With this type of alternate embodiment, a female hex or polygon shape can be made internal to the drive screw which could accept color-coded hex or polygonal inserts that would be sized and shaped to shear off at specific installation torques. These specific installation torques could match the installation torque requirements of specifically sized or color-coded wedge connectors. As an example, it is envisioned that a ‘blue’ anodized hexagonal shaped ‘shear pin’ be inserted into the drive adapter when the user is installing a ‘blue’ color coded connector, which would couple with the impact wrench, and drive the adapter forward until it reached a given installation torque, then shear off to complete the connection. The two pieces from the shear pin can then be removed from the tool and the drive adapter respectively. The color coding allows users to indicate which pin to use with which connector size; allowing the drive adapter to be re-used with new shear pins as frequently as required.

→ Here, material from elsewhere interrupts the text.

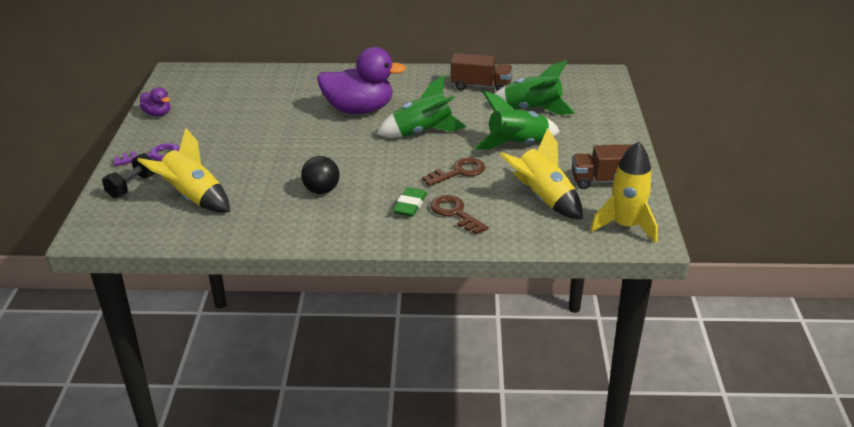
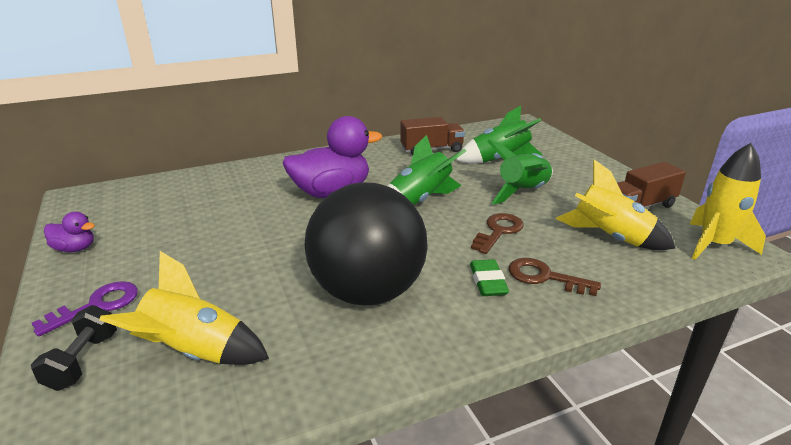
camera: 25 degrees left, 5 degrees down
black ball [301,156,340,194] -> black ball [305,183,427,306], size x2.30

The pre-defined shearing prevents over-torque, and also implies a safety means for the installer to prevent potentially harmful tool or frame rotation upon completion of the installation.

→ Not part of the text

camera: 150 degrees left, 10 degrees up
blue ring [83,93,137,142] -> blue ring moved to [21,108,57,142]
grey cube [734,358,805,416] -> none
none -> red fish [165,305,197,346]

It should be understood that the foregoing description is only illustrative of the invention. Various alternatives and modifications can be devised by those skilled in the art without departing from the invention. For example, features recited in the various dependent claims could be combined with each other in any suitable combination(s). Accordingly, the invention is intended to embrace all such alternatives, modifications and variances which fall within the scope of the appended claims.

Claims

What is claimed is:

1. A one-piece electrical connector installation tool screw ram comprising:

a front end which is closed and is adapted to contact a rear end of an electrical wedge connector wedge;

a rear end which is sized and shaped to connect to a hydraulic impact wrench for axial rotation of the screw ram by a hydraulic impact wrench; and

a middle section comprising a threaded section which is adapted to be directly connected to a threaded aperture of an electrical connector installation tool frame to allow the screw ram to be screwed into the frame and thereby move the front end of the screw ram towards an anvil section of the frame,

where the screw ram is configured such that, when the screw ram is screwed into the frame with an electrical wedge connector shell located against the anvil section of the frame and the wedge against the front end, the front end pushes the wedge towards the anvil section into the shell and connects electrical conductors to each other by wedging the wedge into the shell.

2. An electrical connector installation tool comprising:

a frame comprising a front end having an anvil section adapted to contact a front end of an electrical wedge connector shell, and a rear end having a threaded aperture; and

a screw ram as in claim 1 connected to the threaded aperture.

3. An electrical connector installation tool screw ram as in claim 1 wherein the front end of the screw ram comprises a rounded shape.

4. An electrical connector installation tool screw ram as in claim 1 wherein the front end of the screw ram comprises a ball shape.

5. An electrical connector installation tool screw ram as in claim 1 wherein the rear end has a substantially cross sectional polygon shape.

6. An electrical connector installation tool screw ram as in claim 1 wherein the rear end has a substantially cross sectional hexagon shape.

7. An electrical connector installation tool screw ram as in claim 1 wherein the rear end comprises at least two different size, stepped substantially cross sectional polygon shapes.

8. An electrical connector installation tool screw ram as in claim 1 further comprising a travel limiter collar movably located on the threaded section.

9. An electrical connector installation tool as in claim 2 wherein the rear end of the frame comprises a section adapted to contact a power tool, which is attached to the rear end of the screw ram, to prevent the frame from rotating while the screw ram is rotated by the power tool.